Click farms can either be human-powered factories or automated setups. They are mostly located in developing countries where the employees get paid as little as five dollars for every one hundred clicks.
Criminals can set up a blend of automated bots and publisher websites intending to defraud advertisers. “Methbot” is among the most commonly used bot networks. It comprises an elaborate setup of bots operating on a bot network. The purpose of this network is to make fraudulent payout collections from video views.
In the event you’d like to try and get a refund from Google Ads for invalid click activity, also known as click fraud, the best possible way at the time of writing is to submit a claim with Google using this link.
When filling out the form, be as detailed as possible. Examining your dimensions reports for any unusual patterns where certain geographical areas are clicking much more frequently than usual can help identify click fraud. 200 percent CTR is one obvious high CTR statistic that appears frequently in click fraud accounts. 1 impression + 2 clicks is a common combination.

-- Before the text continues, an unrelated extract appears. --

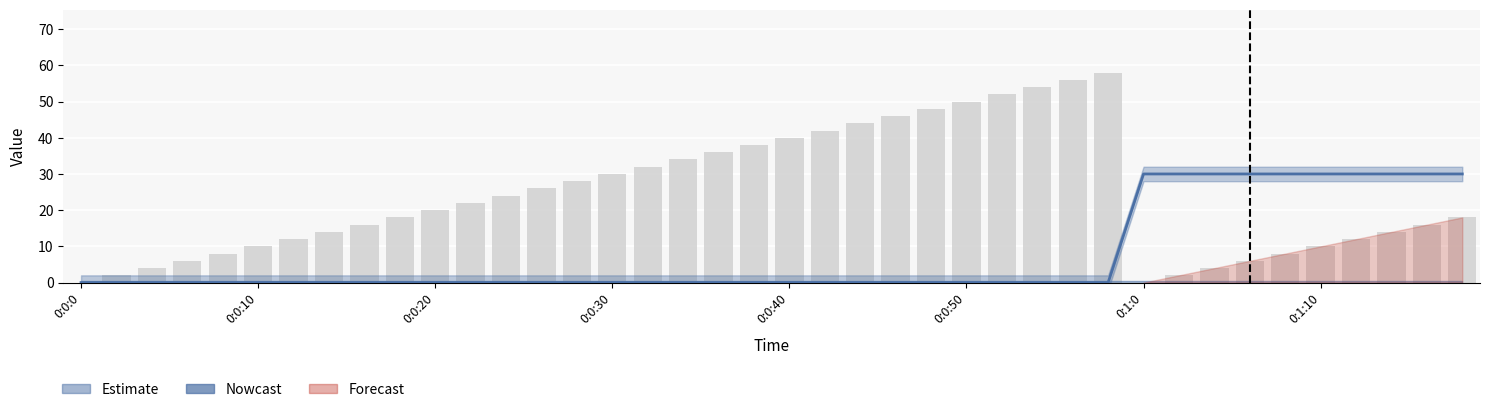

Which label corresponds to the largest value in the chart?

0:0:58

Google often refunds you in multiple credits to your account over time, so it’s worth checking your billing to make sure you’re not trying to make a claim that Google has already refunded.
The inbuilt invalid clicks system has already dealt with the issue, according to our experience. To get a case escalated to a team who will manually look at your claim, you can argue your point and ask for a case to be raised for an invalid clicks investigation. Include weblogs from your web host for the time period you’re claiming. You won’t get a refund from Google without your weblogs because they’ll only have your account data to look at and nothing to compare it to.
After submitting the claim form, you should expect to wait weeks for an answer, and even longer for a refund. However, if you are a genuine victim of click fraud who has been overlooked by Google’s invalid clicks system, you must use the Click Quality Form.